(Records from a data source)
/---

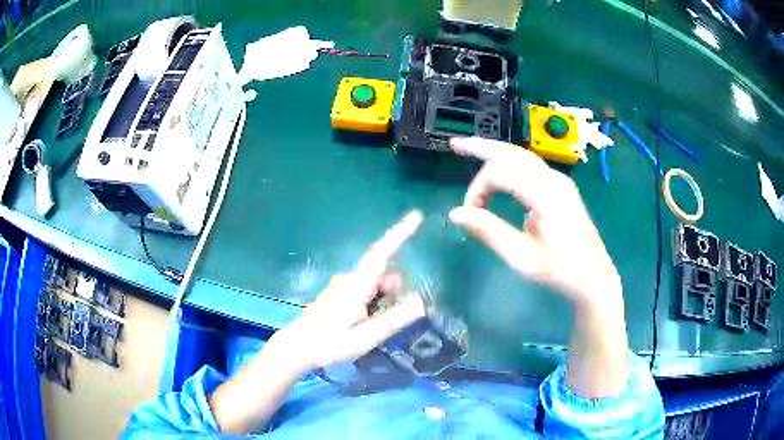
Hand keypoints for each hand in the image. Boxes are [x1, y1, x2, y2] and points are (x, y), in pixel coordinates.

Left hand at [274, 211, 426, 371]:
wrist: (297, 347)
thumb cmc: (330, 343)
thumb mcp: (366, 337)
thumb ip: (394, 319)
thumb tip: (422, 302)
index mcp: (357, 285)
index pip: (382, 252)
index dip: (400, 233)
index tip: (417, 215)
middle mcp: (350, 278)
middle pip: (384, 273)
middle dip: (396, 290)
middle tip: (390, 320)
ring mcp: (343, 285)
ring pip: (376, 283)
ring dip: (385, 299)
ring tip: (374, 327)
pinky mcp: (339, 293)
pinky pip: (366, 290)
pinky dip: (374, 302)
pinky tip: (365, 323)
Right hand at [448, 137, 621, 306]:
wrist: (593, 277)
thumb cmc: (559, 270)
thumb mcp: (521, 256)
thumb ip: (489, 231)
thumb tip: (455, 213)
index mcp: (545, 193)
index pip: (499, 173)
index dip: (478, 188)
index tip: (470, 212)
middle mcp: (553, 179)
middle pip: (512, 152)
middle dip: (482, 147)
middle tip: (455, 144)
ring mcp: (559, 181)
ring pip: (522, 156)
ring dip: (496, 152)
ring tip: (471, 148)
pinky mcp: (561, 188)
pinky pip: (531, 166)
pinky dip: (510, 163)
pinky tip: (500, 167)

\---

▸ **Aim of the task**
What is needed is an exact copy of the lines above, from the one containing "middle pip: (384, 273)" through the one containing "middle mcp: (553, 179)", with nothing added.

▸ **Answer area**
middle pip: (384, 273)
middle dip: (396, 290)
middle tip: (390, 320)
ring mcp: (343, 285)
ring pip: (376, 283)
ring dip: (385, 299)
ring tip: (374, 327)
pinky mcp: (339, 293)
pinky pip: (366, 290)
pinky dip: (374, 302)
pinky tip: (365, 323)
Right hand at [448, 137, 621, 306]:
wrist: (593, 277)
thumb cmc: (559, 270)
thumb mcp: (521, 256)
thumb ip: (489, 231)
thumb tip: (455, 213)
index mcp: (545, 193)
index pip: (499, 173)
index dip: (478, 188)
index tip: (470, 212)
middle mcp: (553, 179)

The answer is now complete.